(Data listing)
— BEGIN —
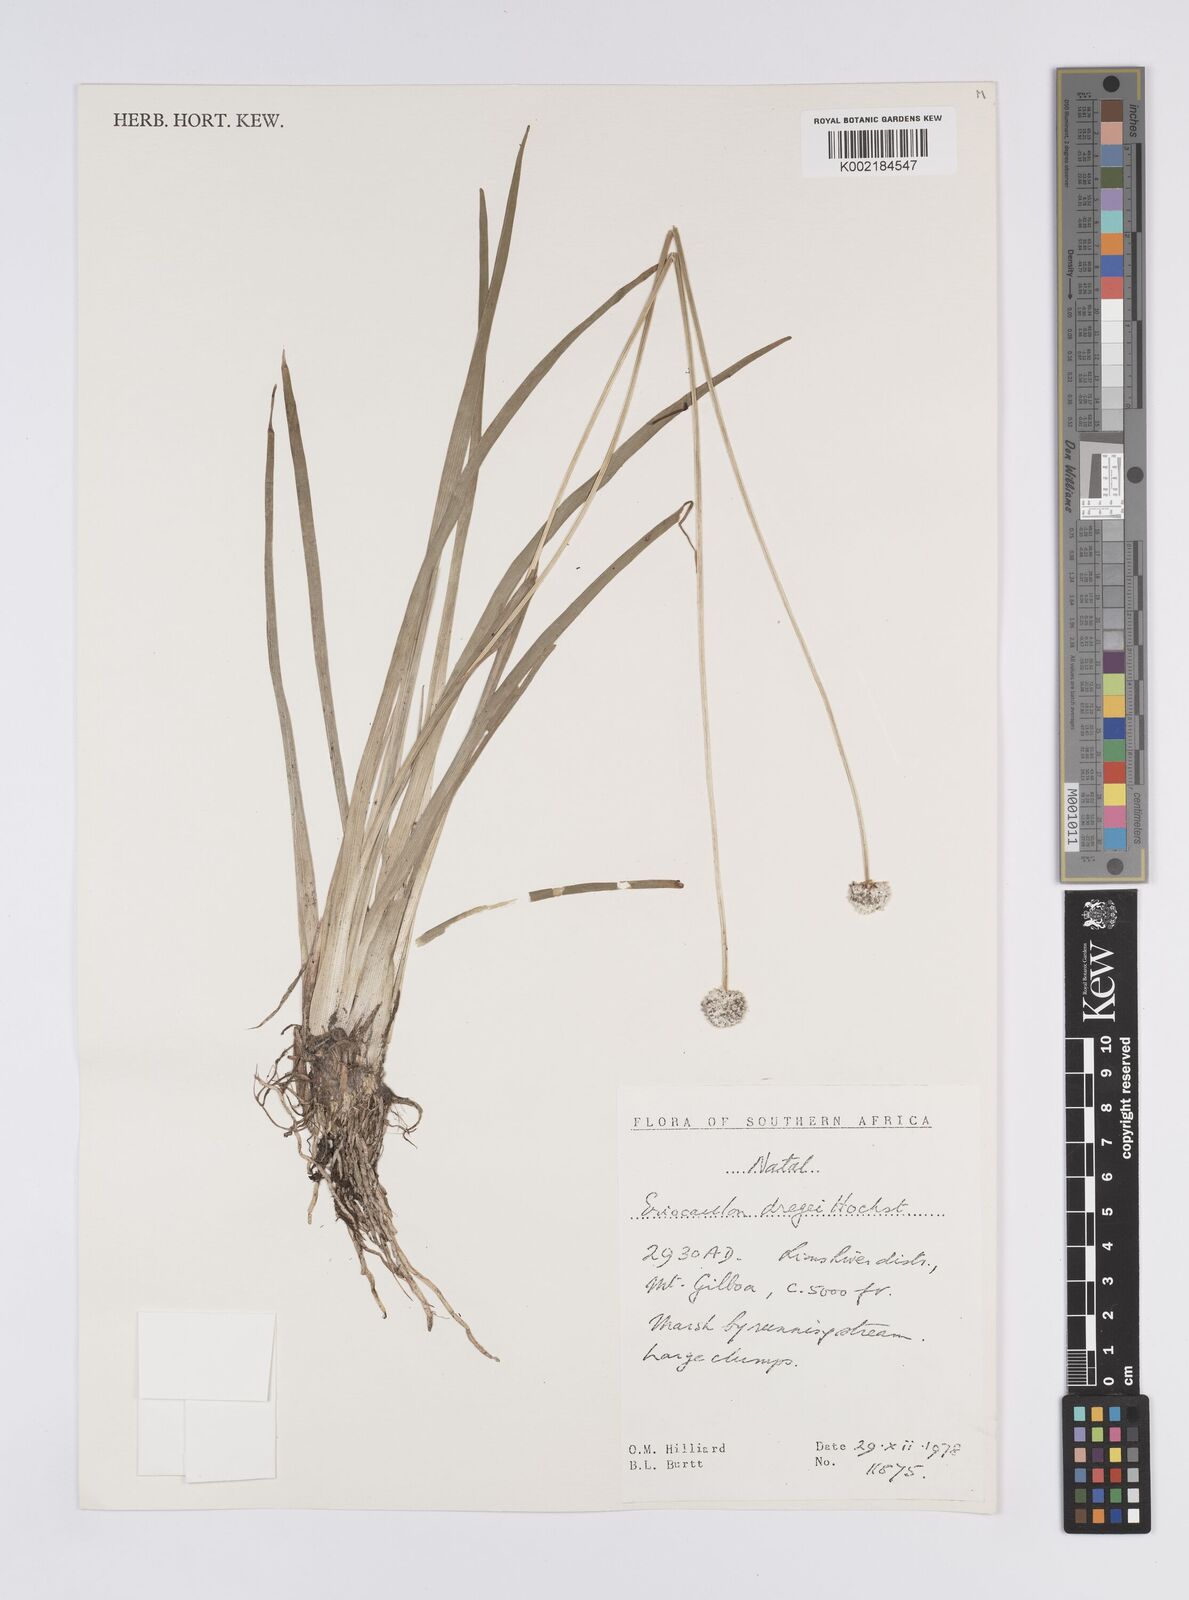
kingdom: Plantae
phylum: Tracheophyta
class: Liliopsida
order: Poales
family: Eriocaulaceae
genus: Eriocaulon
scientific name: Eriocaulon dregei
— END —
THE EXERCISE
Copy every line of the data listing above word for word, omitting the pictures.

OUTPUT FOR THIS TASK
kingdom: Plantae
phylum: Tracheophyta
class: Liliopsida
order: Poales
family: Eriocaulaceae
genus: Eriocaulon
scientific name: Eriocaulon dregei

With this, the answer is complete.